Die Parlamentarische Versammlung des Europarates (PACE) hat in einer Dringlichkeitsdebatte während ihrer Plenarsitzung in Straßburg die Türkei aufgefordert, „verbindliche Urteile“ des Europäischen Gerichtshofs für Menschenrechte „umzusetzen“ und „Osman Kavala, der weiterhin unrechtmäßig in der Türkei festgehalten wird, unverzüglich freizulassen“. Dabei betonte sie, dass dieser Fall „die Grundlage des Konventionssystems untergräbt“. Die Versammlung verabschiedete eine Entschließung auf der Grundlage des Berichts von Petra Bayr (Österreich, SOC) und bedauert darin, dass die türkischen Behörden den Menschenrechtsaktivisten und Philanthropen „ungeachtet eines eindeutigen Urteils des Europäischen Gerichtshofs für Menschenrechte aus dem Jahr 2019, das seine sofortige Freilassung fordert“, bis heute nicht freigelassen haben.
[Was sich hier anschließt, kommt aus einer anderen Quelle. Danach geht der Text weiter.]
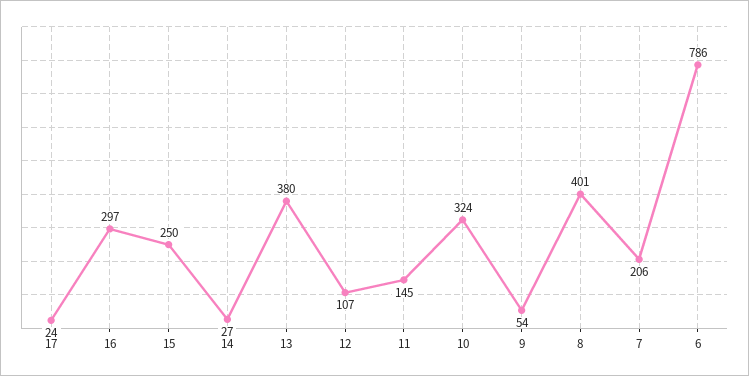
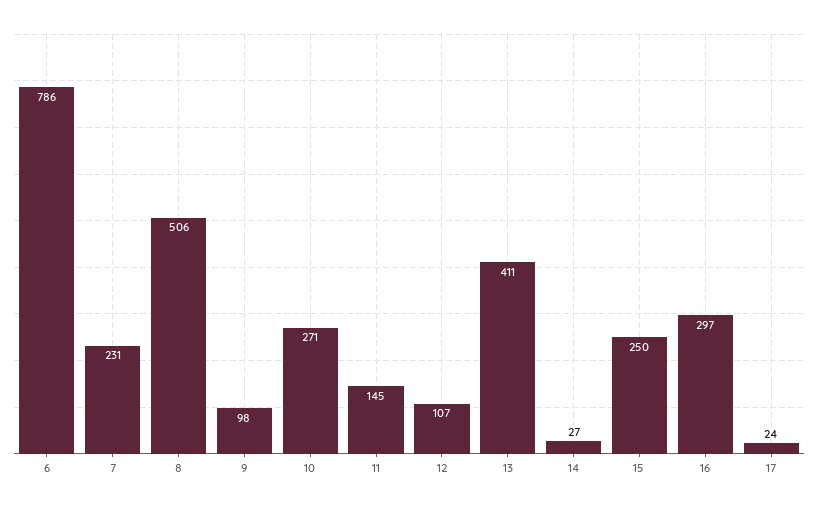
  {
    "17": 24,
    "16": 297,
    "15": 250,
    "14": 27,
-   "13": 380,
+   "13": 411,
    "12": 107,
    "11": 145,
-   "10": 324,
+   "10": 271,
-   "9": 54,
+   "9": 98,
-   "8": 401,
+   "8": 506,
-   "7": 206,
+   "7": 231,
    "6": 786
  }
Die Versammlung fügte hinzu, dass der Straßburger Gerichtshof in einem zweiten Urteil im Juli 2022 im Rahmen des Vertragsverletzungsverfahren – was „außerordentlich selten“ ist – feststellte, dass die Türkei ihrer Verpflichtung, das Urteil von 2019 umzusetzen, tatsächlich nicht nachgekommen ist. „Die anhaltende Weigerung der türkischen Behörden, dieses Urteil umzusetzen, ist nicht nur eine persönliche Tragödie für Osman Kavala und seine Angehörigen, sondern auch eine Tragödie für die Rechtsstaatlichkeit und die Justiz in der Türkei“, so die Abgeordneten.
Unter Hinweis darauf, dass die verschärfte lebenslange Haftstrafe von Kavala im September 2023 vom türkischen Kassationsgerichtshof bestätigt wurde, erinnerte die Versammlung daran, dass der Straßburger Gerichtshof festgestellt hat, „dass keine glaubwürdigen Beweise vorliegen, aufgrund derer man zu dem Schluss kommen kann, dass es einen begründeten Verdacht gibt, der die Anschuldigungen gegen Osman Kavala stützt“, und dass seine Inhaftierung „ein unausgesprochenes Ziel verfolgt, nämlich ihn […] zum Schweigen zu bringen“. Die Abgeordneten erklärten zudem, dass Kavala ihrer Meinung nach unter die Definition des Begriffs „politischer Gefangener“ der Versammlung falle.
Angesichts dieser „außergewöhnlichen Umstände“ ist die Versammlung auch der Ansicht, dass es nun an der Zeit ist, „Schritte zu unternehmen, um das in ihrer Entschließung 2319(2020) vorgesehene ergänzende gemeinsame Verfahren einzuleiten“. Sie forderte die Mitgliedsstaaten auf, „für den Fall, dass die Türkei Osman Kavala nicht freilässt, das ‚Magnitski-Gesetz‘ oder andere bestehende Rechtsinstrumente anzuwenden, um gezielte Sanktionen gegen diejenigen Beamten, einschließlich Staatsanwälte und Richter, zu verhängen, die für den unrechtmäßigen und willkürlichen Freiheitsentzug von Osman Kavala verantwortlich sind“.
Darüber hinaus erinnerte die Parlamentarische Versammlung daran, dass sie befugt sei, „die Beglaubigungsschreiben der türkischen Delegation auf ihrer ersten Teilsitzung des Jahres 2024 infrage zu stellen“, falls Kavala nicht bis zum 1. Januar 2024 aus der Haft entlassen wird. Abschließend erklärte sie ihre Bereitschaft, „eng mit dem Ministerkomitee, der Generalsekretärin und der Türkei zusammenzuarbeiten, um die Umsetzung des Urteils im Fall Kavala sicherzustellen“ und die Wahrung des Konventionssystems sowie die Glaubwürdigkeit der Organisation zu gewährleisten.
Am vergangenen Montag verlieh die Versammlung Kavala den 11. Václav-Havel-Menschenrechtspreis, mit dem herausragendes zivilgesellschaftliches Engagement zur Verteidigung der Menschenrechte gewürdigt wird.